There is in my opinion more exciting Italian food available in
London – at Assaggi, the River Cafe, Locanda Locatelli, Riva
and Zafferano for example – and no other restaurant would
serve its very expensive wines in such unflattering, stumpy
glassware. But then no other restaurateur would work so hard
to convince you that these factors are relatively unimportant.

This management style has even surprised Jason Philips, the
seemingly unflappable manager who now fronts Cipriani London
and who has worked in several of the city's other top
restaurants. "When we started here we were told to forget most
of what we had learnt elsewhere. Then we were told we have to
look after our customers the Cipriani way."

This approach involves a sea of white jacketed waiters and
well dressed managers sweeping through a large, beautifully
designed room where the impression of being on a grand ocean
liner is enhanced by a porthole at the entrance through which
is a continuous video of the ocean blue.

The sea has played another significant role in the
restaurant's creation as its lacquered wood interior was
designed by Hong Kong's David Tang and then made in China
before being shipped and rebuilt in London. (A particularly
clever and practical desgn feature is that the three small
rooms at the end fold into each other to form a boardroom
style private dining room that can seat up to 30).

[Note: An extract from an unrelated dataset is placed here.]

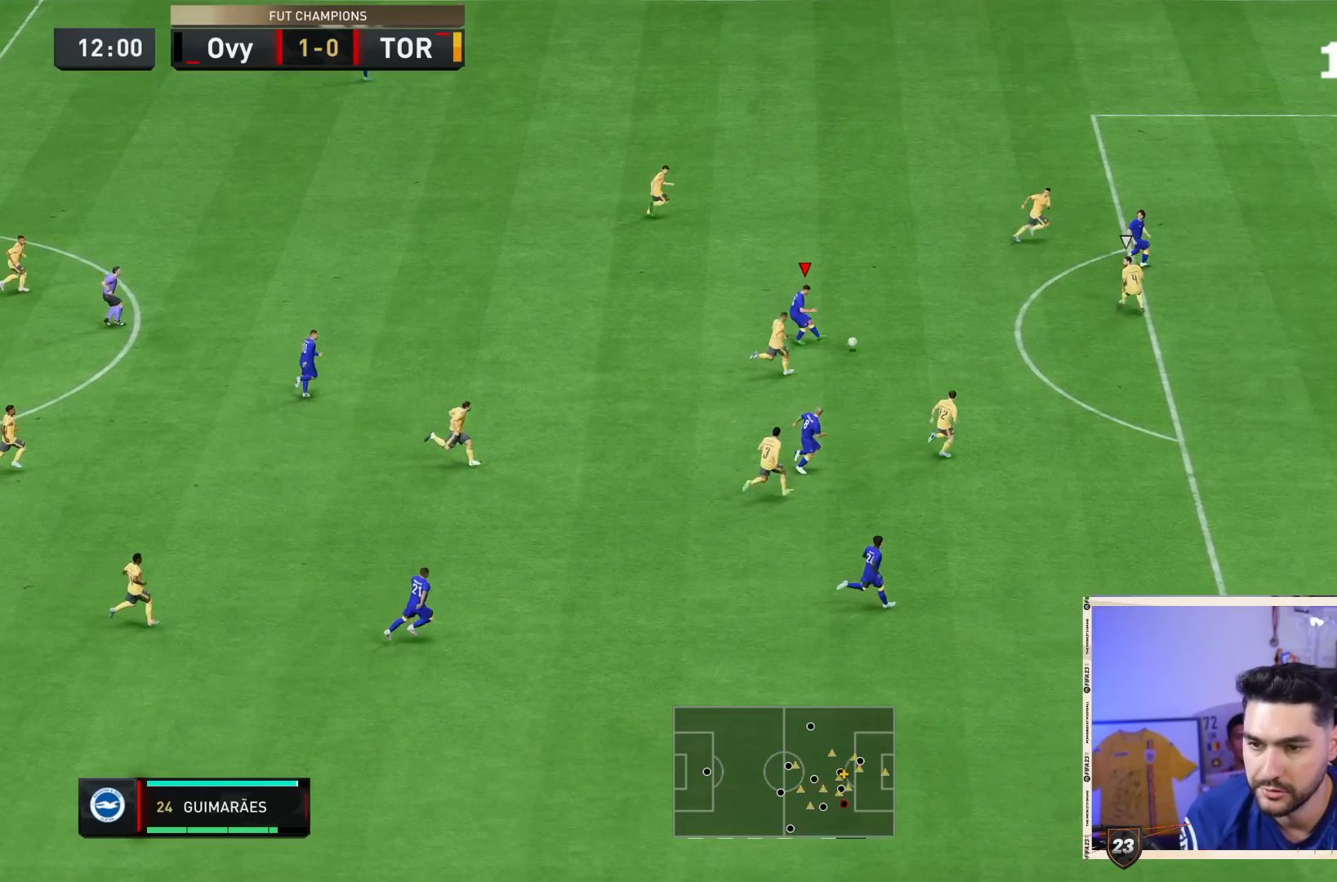
{"dt_ms": 500, "buttons": [], "left_stick": "center", "right_stick": "center", "events": [[283, "left_stick", "center"]]}
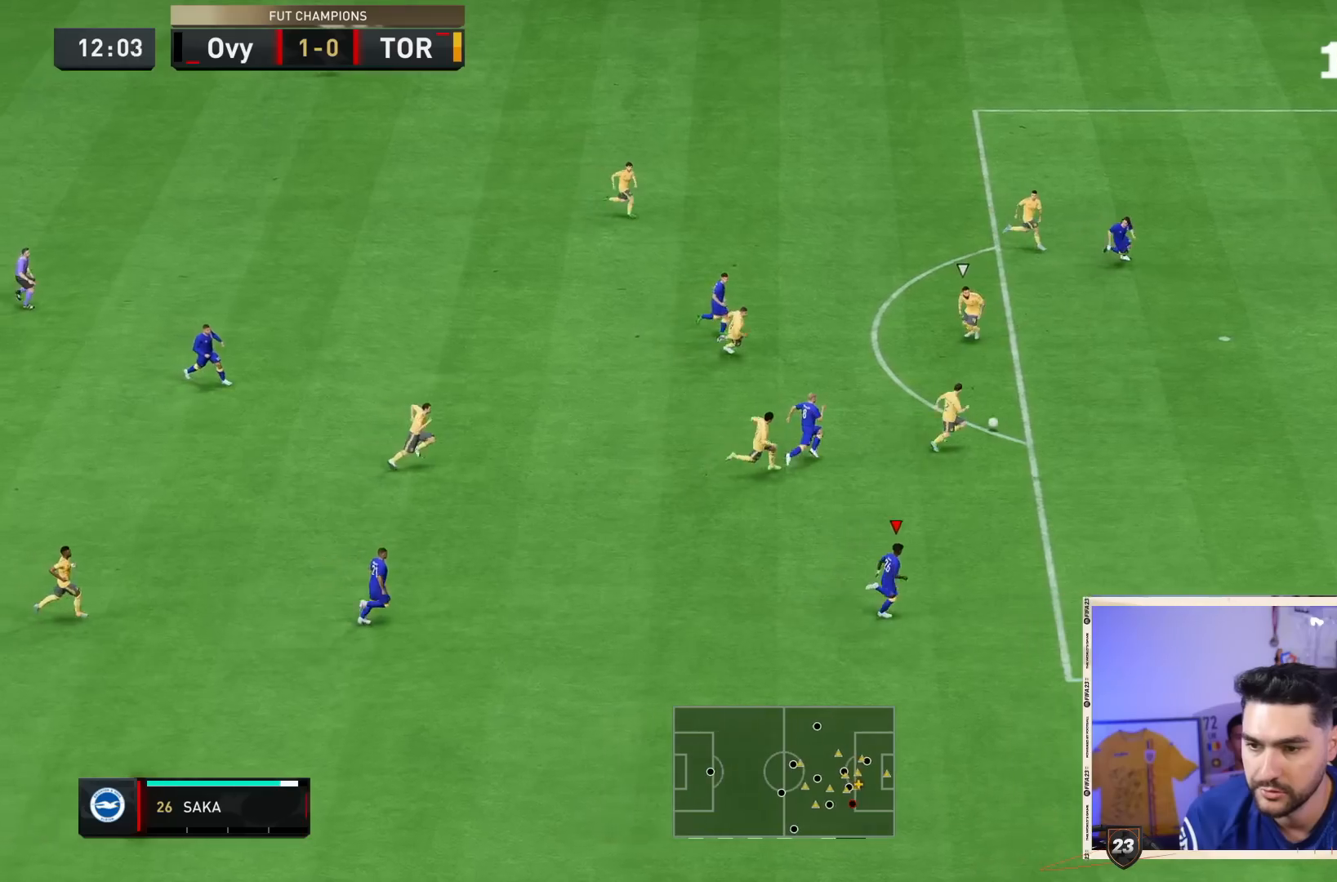
{"dt_ms": 500, "buttons": ["R2"], "left_stick": "right", "right_stick": "center", "events": [[33, "R2", "down"], [50, "left_stick", "right"]]}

While the room therefore bears a strong physical resemblance
to the Cipriani in Hong Kong (a private members' club that is
an association between Cipriani and Tang, and indeed Tang's
China Club in Hong Kong) there are are also several close
associations with Venice, most obviously the low level tables
and chairs; the Bellinis, the peach and prosecco combination,
which are suggested as soon as you sit down; and, most
importantly, a great deal of the menu.

Happily, at the moment at least, the menu is considerably less
expensive than that in Venice as Cipriani has appreciated that
he will need to woo hard-bitten Londoners more assiduously
than once-in-a-lifetime visitors to La Serenissima. Most of
the first courses are around the £10-12 mark and
mains around £18-20 and the lunchtime set menu is
just £21 for three courses. Venetian generosity with
the portion size seems to prevail here too.

A first course of fried calamari came piled high, although the
batter was not the lightest we had encountered. Tagliatelle
with squid had slightly coagulated en route from the kitchen,
as had the risotto with my osso bucco. But a seafood salad was
as fresh as any by the Grand Canal and a thick veal chop with
sage and then a bowl of hazelnut ice cream were absolutely
delightful. And the intuition with which our East European
waitress pointed out that one request for a pasta dish
followed by a main course that came with rice and should in
her opinion be replaced with a salad was an obvious case of
just how immediately the Cipriani induction process takes
effect. This training, as well as the good times the
restaurant will generate, is undoubtedly going to be one of
the long term benfits this opening will bring to London.

Finally, to reflect the confidence of all that it offers,
Cipriani is open from 10.00 for coffee and throughout the
afternoon as well as lunch and dinner seven days a week.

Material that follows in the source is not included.